The total length of the transmission lines used to combine the 2 signals path is simulated to 19 mm. However, the 19 mm is for a transmission lines in air (electrical length), which is very unlikely in mobile device designs because transmission lines often are designed into a circuit board. In that regard, FR4 is a most common substrate used for circuit boards and has a dielectric constant of around 4.5. An electrical length of 19 mm in air equates to about a physical length of around 9 mm in a typical FR4 substrate.
The reference antenna concept shown in FIG. 1 has a physical distance of 10 mm between the feed of the LISF and the feed of the HISF. This length is a bit longer than the expected length of 9 mm in FR4. However, it has been determined that acceptable performance can be accomplished even if a length of the transmission line is not optimal. Notably, as the non-resonance bands are naturally in the high impedance region of the Smith chart and have a low phase velocity, it is expected that minimal use of a transmission line (or extra long transmission lines) will still work in many situations where the antenna system has high bandwidth.
It should be noted, however, that for systems that have higher Q antenna elements it is expected that a more accurate transmission line will be beneficial. This because such antennas tend to have reduced impedance bandwidth and faster phase velocity at the non resonance bands.
While the above system of transmission lines could be used with standard direct feed antennas, the reduced bandwidth and increased phase velocity tends to require a much longer transmission line (about 4 times as long). Such a long transmission line become impractical in portable systems and therefore is unlikely to be useful in any system that would benefit from a compact system. Compared to using slot fed antennas, standard direct fed antennas also require a more accurate/precise design and tend to suffer from increased bandwidth loss due to the lower impedance bandwidth and faster phase velocity of the non resonance bands. As can be appreciated, therefore, a number of undesirable changes are needed to use standard direct fed antennas. These are all factors that make it more difficult to combine such two standard direct fed antennas.

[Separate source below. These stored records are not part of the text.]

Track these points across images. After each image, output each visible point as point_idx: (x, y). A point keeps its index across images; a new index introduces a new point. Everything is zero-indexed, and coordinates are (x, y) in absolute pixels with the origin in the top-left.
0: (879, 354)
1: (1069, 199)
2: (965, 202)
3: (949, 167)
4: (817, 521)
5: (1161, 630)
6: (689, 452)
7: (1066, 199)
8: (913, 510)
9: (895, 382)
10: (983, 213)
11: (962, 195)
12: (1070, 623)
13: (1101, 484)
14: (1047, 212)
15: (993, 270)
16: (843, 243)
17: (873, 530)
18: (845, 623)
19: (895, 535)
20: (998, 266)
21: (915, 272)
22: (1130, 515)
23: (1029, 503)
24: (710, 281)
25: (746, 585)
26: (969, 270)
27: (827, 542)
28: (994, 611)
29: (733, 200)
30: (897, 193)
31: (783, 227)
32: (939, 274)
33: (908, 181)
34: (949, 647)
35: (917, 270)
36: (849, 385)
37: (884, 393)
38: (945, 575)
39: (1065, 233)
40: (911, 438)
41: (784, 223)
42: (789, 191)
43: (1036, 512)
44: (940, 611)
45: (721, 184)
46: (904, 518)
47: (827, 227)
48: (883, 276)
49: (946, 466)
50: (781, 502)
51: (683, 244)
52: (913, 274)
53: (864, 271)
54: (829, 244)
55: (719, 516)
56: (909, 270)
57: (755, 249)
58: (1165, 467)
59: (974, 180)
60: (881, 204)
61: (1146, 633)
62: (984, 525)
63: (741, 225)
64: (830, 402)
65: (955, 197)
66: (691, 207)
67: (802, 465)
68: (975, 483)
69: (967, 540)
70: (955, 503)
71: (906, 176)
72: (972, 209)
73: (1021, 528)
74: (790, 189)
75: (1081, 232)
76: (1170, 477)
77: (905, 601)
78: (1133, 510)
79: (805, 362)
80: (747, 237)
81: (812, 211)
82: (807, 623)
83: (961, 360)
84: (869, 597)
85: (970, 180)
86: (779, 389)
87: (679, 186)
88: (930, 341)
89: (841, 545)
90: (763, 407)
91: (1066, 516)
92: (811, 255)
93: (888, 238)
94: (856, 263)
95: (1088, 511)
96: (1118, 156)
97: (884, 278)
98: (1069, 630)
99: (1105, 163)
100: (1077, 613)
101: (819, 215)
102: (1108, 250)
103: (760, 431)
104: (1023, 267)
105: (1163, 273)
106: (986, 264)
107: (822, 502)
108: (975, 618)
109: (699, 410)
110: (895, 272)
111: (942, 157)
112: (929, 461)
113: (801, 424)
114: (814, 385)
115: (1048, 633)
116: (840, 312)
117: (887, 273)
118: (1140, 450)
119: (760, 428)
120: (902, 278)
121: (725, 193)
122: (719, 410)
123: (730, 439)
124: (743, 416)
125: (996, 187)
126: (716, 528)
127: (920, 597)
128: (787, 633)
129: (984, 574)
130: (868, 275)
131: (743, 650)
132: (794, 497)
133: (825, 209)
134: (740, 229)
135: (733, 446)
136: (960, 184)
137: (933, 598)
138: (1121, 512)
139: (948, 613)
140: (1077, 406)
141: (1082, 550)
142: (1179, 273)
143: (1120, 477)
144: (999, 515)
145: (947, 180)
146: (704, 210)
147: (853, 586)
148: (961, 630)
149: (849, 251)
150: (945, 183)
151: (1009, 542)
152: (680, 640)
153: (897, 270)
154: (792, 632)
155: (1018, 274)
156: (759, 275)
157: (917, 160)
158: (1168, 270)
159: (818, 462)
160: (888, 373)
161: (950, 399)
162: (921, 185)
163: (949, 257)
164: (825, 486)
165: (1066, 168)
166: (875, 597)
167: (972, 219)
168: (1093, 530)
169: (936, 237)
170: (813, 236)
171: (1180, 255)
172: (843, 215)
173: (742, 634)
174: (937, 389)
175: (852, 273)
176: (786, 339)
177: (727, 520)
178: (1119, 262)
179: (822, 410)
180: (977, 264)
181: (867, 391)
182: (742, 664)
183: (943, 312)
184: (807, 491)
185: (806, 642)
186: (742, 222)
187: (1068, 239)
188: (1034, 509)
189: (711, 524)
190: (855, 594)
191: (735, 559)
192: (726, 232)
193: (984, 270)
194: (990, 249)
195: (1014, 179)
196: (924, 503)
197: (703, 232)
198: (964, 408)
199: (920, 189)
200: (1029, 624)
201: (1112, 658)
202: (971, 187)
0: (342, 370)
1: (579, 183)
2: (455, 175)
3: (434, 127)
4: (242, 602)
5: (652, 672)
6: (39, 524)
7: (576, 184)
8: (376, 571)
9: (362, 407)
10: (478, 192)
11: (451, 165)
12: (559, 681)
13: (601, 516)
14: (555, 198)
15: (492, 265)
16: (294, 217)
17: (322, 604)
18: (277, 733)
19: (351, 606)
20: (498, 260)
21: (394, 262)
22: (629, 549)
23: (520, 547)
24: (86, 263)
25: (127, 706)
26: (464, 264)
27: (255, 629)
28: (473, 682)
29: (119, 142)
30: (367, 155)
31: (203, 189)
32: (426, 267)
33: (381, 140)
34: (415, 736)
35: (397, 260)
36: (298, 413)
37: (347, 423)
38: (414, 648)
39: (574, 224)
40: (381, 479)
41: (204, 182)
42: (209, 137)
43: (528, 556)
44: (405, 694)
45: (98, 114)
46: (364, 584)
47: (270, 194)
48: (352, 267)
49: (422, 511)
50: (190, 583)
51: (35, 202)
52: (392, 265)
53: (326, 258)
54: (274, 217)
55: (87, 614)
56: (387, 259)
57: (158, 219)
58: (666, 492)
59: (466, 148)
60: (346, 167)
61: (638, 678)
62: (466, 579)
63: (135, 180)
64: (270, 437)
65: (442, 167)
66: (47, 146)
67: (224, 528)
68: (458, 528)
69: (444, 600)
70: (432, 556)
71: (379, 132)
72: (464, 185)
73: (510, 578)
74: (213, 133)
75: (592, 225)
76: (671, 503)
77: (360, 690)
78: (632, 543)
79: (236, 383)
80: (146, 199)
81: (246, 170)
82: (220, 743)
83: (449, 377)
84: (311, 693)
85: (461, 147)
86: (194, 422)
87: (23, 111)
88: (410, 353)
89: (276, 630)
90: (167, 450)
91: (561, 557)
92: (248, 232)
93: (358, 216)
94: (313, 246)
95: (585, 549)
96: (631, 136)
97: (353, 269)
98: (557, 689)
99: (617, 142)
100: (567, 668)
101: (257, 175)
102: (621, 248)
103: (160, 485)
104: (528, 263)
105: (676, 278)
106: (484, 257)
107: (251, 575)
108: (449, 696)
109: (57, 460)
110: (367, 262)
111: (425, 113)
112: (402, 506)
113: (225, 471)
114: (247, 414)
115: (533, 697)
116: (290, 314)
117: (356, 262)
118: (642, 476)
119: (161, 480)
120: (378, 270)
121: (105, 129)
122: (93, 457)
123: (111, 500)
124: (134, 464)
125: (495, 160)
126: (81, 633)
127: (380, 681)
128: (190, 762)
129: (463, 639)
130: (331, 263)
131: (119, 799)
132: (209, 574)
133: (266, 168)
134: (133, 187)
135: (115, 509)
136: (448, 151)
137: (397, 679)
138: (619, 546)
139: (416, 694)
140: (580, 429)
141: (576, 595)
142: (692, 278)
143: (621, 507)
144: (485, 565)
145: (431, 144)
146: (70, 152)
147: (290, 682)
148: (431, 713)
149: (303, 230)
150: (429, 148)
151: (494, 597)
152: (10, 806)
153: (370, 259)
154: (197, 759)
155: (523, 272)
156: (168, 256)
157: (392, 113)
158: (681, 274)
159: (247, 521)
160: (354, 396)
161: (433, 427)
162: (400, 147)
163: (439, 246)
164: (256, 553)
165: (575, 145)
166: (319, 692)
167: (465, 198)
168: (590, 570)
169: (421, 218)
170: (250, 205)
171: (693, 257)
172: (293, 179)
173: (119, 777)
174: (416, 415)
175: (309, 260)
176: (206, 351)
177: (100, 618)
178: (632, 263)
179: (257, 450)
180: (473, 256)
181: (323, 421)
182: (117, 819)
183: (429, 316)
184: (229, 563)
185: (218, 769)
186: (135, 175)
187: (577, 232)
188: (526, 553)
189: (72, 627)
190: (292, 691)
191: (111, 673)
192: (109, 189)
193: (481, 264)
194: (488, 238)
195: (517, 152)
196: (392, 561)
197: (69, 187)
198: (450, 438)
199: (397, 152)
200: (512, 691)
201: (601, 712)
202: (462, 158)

In addition to allowing for a single transceiver, another advantage of this concept is that the distance between the 2 feeds can be optimized to a specific distance, without affecting the Q of the antenna elements. This is possible due to the fact that the indirect feeds can be moved closer to each other while maintaining the Q of the elements because the elements themselves are not moved.
Moving the slot feed will affect the phase shift of the antenna and it might not be possible and or feasible to obtain the required phase shift in the slot alone. However, an additional phase shift can be added by a discrete parallel capacitor in the circuit. For example, if the phase shift of the high band slot is too small for the high band frequencies to be matched to 50Ω with a series inductor, the phase shift can be increased by adding a capacitor 80, as shown in FIG. 8.
It is expected that the discrete tuning of the phase shift will most beneficial for the high band feed; however, discrete tuning of the phase shift can also be used on the low band feed. As can be appreciated, the example depicted in FIG. 8 discloses an embodiment that uses a discrete capacitor to tune a slot that has an electrical length that is too short. By replacing the capacitor with an inductor it is possible to tune a slot that has an electrical length that is too long.
The disclosure provided herein describes features in terms of preferred and exemplary embodiments thereof. Numerous other embodiments, modifications and variations within the scope and spirit of the appended claims will occur to persons of ordinary skill in the art from a review of this disclosure.